EXCERPTED TEXT:

It’s been said by people with credit scores much higher than mine, that “the devil is in the details.” But I see things differently, because for me, “the humor is in the details” and that’s what prompts this overly elaborate think-piece highlighting the late June Lockhart’s impact on Petticoat Junction. And if you’re like me (highly unlikely), a more winning premise for an essay never existed. So here goes…

Dateline: My kitchen, sitting near the air fryer, nibbling on yogurt-covered craisins while typing this on my iPhone.

 

June Lockhart 1925-2025

Well, why wasn’t I there on Day One with a gushing elegy on the passing of Lost in Space TV mom and later Petticoat Junction surrogate mother June Lockhart? All I can say in my defense is this: the fault, dear reader, lies not in myself, but in my stars.

 

First of all (and just so you know, there will be no “second of all”), I’d like to thank my reading public for bringing this weighty and grave matter to my full attention. Without your siren call this essay would not exist and literary posterity would be forever diminished. June Lockhart’s passing begs the question; would Petticoat Junction have survived the untimely death in Sept. 1968 of Shady Rest innkeeper Kate Bradley (played by veteran TV actress Bea Benaderet, the real life mother of actor Jack Bannon of Lou Grant fame who was married to Ellen Travolta {John’s sister} – you may now exhale)?

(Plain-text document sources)

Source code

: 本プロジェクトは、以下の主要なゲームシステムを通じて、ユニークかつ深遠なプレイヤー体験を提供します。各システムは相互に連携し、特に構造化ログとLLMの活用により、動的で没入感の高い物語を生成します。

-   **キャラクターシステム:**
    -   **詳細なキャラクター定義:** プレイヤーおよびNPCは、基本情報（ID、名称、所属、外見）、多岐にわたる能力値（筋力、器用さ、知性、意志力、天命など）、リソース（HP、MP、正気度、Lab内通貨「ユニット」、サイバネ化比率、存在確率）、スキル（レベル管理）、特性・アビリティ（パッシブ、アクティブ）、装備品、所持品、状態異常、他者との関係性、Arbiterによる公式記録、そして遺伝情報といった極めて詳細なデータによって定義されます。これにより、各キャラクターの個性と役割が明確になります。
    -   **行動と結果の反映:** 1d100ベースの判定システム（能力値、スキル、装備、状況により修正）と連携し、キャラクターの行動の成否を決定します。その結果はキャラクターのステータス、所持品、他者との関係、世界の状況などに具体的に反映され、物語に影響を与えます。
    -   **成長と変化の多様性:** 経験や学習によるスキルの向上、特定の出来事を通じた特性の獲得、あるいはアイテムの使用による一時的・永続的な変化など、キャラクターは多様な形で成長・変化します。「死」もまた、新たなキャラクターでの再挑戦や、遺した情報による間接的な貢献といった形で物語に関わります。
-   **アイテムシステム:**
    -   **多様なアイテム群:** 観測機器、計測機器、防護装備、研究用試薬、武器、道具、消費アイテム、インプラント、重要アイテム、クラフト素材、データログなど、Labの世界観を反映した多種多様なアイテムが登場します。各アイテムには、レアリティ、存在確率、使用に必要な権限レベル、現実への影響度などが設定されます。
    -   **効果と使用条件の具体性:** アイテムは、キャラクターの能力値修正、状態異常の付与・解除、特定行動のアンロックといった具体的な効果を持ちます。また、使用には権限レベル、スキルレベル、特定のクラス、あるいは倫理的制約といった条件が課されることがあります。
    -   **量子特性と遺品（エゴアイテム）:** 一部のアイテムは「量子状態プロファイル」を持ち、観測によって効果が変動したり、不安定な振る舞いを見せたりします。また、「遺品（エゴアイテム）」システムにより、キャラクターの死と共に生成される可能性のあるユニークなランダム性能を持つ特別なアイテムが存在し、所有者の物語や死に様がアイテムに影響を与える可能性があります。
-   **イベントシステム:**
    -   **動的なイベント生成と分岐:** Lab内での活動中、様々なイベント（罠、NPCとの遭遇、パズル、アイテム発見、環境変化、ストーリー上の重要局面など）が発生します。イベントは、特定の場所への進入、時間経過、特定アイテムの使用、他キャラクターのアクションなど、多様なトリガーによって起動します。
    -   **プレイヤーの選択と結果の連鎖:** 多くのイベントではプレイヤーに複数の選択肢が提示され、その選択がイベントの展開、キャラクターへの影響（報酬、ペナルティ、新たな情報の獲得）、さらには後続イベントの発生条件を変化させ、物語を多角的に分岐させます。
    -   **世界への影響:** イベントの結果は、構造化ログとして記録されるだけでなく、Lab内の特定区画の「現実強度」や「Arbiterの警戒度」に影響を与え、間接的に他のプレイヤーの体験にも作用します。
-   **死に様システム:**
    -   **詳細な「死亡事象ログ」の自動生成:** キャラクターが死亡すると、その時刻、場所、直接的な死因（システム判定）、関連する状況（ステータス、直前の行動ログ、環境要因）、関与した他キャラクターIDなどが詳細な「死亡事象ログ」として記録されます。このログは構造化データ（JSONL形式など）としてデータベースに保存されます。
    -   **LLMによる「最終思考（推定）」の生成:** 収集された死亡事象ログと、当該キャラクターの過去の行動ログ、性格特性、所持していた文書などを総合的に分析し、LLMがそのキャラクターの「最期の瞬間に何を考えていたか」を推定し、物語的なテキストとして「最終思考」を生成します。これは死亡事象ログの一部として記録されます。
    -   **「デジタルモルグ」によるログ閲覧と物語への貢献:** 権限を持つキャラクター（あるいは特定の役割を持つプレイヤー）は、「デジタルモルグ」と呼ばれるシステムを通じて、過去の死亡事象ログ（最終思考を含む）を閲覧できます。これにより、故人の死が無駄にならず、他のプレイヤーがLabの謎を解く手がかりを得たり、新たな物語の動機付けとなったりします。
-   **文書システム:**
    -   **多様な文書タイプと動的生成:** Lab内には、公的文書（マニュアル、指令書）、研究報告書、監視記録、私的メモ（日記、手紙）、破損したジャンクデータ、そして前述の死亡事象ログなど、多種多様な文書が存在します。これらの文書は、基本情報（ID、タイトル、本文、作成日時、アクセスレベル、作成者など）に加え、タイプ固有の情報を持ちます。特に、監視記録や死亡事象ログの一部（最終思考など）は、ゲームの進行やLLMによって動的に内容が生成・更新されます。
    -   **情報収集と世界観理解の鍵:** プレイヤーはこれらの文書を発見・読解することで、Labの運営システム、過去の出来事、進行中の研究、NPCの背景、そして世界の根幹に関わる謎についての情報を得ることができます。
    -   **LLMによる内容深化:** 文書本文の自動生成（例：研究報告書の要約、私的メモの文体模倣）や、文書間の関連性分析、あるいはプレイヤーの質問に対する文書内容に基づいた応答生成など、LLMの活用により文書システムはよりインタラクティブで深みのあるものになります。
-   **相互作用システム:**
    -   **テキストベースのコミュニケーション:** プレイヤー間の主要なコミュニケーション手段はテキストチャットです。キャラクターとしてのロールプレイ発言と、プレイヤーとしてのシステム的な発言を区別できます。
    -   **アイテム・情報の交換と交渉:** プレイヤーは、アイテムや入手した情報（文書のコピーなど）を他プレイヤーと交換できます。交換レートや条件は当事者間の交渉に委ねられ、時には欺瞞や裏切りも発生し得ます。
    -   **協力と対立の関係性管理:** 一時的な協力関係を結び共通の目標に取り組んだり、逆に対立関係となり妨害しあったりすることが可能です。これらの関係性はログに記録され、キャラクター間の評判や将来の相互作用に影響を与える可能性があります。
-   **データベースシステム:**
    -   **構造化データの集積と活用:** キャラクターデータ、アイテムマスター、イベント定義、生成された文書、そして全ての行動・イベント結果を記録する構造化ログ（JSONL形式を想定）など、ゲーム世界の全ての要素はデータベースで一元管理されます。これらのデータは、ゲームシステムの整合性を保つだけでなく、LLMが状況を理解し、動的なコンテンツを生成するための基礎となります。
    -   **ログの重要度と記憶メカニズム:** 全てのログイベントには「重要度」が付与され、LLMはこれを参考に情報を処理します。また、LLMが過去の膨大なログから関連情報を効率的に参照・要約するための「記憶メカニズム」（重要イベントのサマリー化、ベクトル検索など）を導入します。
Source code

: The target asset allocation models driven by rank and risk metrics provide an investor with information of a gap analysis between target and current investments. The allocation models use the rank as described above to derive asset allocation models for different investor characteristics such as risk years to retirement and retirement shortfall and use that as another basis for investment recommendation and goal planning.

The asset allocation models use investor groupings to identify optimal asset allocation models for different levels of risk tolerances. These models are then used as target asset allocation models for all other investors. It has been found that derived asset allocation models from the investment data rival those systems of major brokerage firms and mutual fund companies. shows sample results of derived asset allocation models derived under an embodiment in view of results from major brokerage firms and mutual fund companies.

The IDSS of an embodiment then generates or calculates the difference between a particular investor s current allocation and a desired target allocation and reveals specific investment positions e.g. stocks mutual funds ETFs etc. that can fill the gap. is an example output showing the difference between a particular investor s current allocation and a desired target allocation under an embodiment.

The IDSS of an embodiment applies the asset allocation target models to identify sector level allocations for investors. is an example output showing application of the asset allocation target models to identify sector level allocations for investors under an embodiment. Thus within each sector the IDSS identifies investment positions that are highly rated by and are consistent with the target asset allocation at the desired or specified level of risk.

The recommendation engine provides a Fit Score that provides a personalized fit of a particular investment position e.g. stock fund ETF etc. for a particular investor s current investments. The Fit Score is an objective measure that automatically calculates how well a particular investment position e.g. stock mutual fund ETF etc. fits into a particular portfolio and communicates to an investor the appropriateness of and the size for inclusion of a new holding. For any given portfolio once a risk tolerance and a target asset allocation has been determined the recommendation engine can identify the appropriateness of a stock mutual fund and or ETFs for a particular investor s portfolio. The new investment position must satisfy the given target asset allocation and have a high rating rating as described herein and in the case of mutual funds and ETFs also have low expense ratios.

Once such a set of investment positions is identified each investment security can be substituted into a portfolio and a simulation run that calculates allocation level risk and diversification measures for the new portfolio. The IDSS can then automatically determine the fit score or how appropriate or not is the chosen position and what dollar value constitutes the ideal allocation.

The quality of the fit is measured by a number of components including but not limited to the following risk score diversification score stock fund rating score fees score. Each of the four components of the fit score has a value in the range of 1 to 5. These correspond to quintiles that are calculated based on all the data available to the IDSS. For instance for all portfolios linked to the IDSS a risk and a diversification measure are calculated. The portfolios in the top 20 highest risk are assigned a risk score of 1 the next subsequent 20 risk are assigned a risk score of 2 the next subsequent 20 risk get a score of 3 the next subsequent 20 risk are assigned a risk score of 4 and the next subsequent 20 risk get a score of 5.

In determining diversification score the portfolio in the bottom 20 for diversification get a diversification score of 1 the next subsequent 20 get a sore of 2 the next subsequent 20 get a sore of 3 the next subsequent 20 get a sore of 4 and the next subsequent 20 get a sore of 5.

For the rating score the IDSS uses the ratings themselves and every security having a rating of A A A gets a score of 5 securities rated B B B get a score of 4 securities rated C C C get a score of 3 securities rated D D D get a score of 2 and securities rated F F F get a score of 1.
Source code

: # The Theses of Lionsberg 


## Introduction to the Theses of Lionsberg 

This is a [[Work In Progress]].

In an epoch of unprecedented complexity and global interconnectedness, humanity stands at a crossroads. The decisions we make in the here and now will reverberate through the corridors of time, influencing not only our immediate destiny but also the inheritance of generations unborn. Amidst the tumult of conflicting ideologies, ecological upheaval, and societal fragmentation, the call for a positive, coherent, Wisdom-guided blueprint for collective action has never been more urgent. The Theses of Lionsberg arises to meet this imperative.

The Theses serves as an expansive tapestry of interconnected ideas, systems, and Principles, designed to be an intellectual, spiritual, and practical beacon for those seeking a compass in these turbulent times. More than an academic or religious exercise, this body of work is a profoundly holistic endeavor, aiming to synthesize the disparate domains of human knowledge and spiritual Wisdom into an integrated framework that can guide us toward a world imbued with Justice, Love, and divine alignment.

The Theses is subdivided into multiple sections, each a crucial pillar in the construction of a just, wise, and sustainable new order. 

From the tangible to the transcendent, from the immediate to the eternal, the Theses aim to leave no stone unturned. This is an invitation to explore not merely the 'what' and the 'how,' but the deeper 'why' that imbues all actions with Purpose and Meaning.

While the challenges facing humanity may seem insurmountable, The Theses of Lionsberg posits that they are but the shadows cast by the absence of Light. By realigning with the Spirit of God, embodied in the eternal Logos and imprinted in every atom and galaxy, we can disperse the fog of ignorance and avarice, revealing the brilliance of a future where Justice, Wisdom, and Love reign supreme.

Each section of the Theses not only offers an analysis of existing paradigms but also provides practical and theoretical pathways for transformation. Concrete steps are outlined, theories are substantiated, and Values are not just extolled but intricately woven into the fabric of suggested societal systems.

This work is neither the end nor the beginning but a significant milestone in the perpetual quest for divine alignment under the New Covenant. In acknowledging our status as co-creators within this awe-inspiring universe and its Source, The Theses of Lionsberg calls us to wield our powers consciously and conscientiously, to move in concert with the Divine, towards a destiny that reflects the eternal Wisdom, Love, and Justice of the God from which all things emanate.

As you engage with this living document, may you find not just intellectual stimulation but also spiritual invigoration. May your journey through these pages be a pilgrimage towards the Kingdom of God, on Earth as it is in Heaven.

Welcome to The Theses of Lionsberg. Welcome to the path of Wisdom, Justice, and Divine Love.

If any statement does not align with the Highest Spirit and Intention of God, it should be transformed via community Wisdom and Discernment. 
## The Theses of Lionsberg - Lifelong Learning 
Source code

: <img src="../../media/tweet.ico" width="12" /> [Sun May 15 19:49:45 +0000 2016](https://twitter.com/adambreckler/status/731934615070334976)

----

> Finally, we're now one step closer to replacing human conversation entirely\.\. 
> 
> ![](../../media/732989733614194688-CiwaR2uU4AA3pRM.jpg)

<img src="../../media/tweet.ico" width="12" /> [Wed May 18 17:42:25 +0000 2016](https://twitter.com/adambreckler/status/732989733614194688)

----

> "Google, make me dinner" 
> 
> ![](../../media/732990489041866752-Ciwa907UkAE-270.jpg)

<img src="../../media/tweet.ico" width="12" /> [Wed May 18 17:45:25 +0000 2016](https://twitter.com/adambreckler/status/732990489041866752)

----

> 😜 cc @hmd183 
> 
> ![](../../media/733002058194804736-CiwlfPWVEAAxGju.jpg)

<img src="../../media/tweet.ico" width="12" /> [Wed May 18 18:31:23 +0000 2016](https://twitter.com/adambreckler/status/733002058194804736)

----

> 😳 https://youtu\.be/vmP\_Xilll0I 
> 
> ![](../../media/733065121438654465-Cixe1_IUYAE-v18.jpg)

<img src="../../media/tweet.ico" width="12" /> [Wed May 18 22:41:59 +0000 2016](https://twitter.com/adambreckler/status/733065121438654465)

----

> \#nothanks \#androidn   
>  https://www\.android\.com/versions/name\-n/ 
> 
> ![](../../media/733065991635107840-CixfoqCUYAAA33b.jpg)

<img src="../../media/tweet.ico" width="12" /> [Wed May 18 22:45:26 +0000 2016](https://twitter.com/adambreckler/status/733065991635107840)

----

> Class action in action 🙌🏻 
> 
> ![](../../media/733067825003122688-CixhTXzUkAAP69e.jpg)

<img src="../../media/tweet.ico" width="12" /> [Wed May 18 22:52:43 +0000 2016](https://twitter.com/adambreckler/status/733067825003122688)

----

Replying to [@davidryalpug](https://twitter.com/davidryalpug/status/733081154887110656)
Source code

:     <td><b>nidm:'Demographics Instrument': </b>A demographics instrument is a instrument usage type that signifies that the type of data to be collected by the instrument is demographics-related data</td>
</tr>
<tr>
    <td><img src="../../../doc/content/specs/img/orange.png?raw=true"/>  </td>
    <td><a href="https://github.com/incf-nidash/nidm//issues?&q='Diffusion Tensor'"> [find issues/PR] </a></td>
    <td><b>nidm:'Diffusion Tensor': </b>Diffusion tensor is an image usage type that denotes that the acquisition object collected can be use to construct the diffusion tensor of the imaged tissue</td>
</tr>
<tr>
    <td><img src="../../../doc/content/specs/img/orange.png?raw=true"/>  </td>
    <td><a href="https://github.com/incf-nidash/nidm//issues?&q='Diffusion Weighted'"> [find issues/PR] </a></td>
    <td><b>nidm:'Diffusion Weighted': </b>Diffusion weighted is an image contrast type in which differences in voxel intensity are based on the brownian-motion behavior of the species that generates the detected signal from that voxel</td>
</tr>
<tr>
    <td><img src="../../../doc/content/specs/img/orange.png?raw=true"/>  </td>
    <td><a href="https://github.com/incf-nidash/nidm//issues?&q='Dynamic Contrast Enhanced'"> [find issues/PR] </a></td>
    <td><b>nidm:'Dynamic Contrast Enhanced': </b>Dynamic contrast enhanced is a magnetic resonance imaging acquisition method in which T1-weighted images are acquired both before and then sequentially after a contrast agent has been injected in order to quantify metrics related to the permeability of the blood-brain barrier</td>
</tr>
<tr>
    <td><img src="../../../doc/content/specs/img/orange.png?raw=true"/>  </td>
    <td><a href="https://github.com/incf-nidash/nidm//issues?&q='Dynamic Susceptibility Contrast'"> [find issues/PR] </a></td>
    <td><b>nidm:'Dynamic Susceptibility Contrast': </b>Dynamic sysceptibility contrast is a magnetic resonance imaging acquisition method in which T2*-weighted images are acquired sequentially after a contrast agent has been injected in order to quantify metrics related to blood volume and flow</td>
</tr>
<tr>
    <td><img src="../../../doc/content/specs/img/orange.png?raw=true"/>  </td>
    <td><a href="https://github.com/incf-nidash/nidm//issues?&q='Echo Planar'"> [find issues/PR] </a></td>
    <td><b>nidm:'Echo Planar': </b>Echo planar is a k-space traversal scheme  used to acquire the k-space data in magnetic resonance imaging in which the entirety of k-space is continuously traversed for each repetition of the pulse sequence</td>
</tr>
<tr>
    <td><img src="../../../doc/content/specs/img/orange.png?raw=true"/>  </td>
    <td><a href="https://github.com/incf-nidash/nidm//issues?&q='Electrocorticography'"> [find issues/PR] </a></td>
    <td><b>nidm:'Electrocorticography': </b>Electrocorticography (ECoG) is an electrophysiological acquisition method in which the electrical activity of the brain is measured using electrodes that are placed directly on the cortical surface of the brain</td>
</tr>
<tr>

EXERCISE 1: In the June Lockhart essay, which actress played Shady Rest innkeeper Kate Bradley?
EXERCISE 2: Take the essay on June Lockhart and Petticoat Junction further, picking up right after its last sentence.

EXERCISE RESPONSE 1: Bea Benaderet

EXERCISE RESPONSE 2:
I say emphatically NO! If not for Ms. Lockhart’s matronly sangfroid and prim but appealing countenance, there would’ve been no seasons 6 or 7 of Petticoat Junction. I say again for emphasis: no seasons 6 or 7! Let that sink in.

Veteran character actor Edgar Buchanan as Uncle Joe.

Imagine a world where we never got to see the Clampett’s arrive in Hooterville on the Cannonball Express for their universally acclaimed 2-part visit. Imagine being denied the pleasure of witnessing Uncle Joe’s cantankerous reactions to the vicissitudes of life. Maybe Uncle Joe didn’t know what a vicissitude was, but he sure knew how to be cantankerous when they were in the vicinity. Suffice to say, a future without seasons 6 and 7 of Petticoat Junction would’ve been a hellish TVscape of missed opportunities.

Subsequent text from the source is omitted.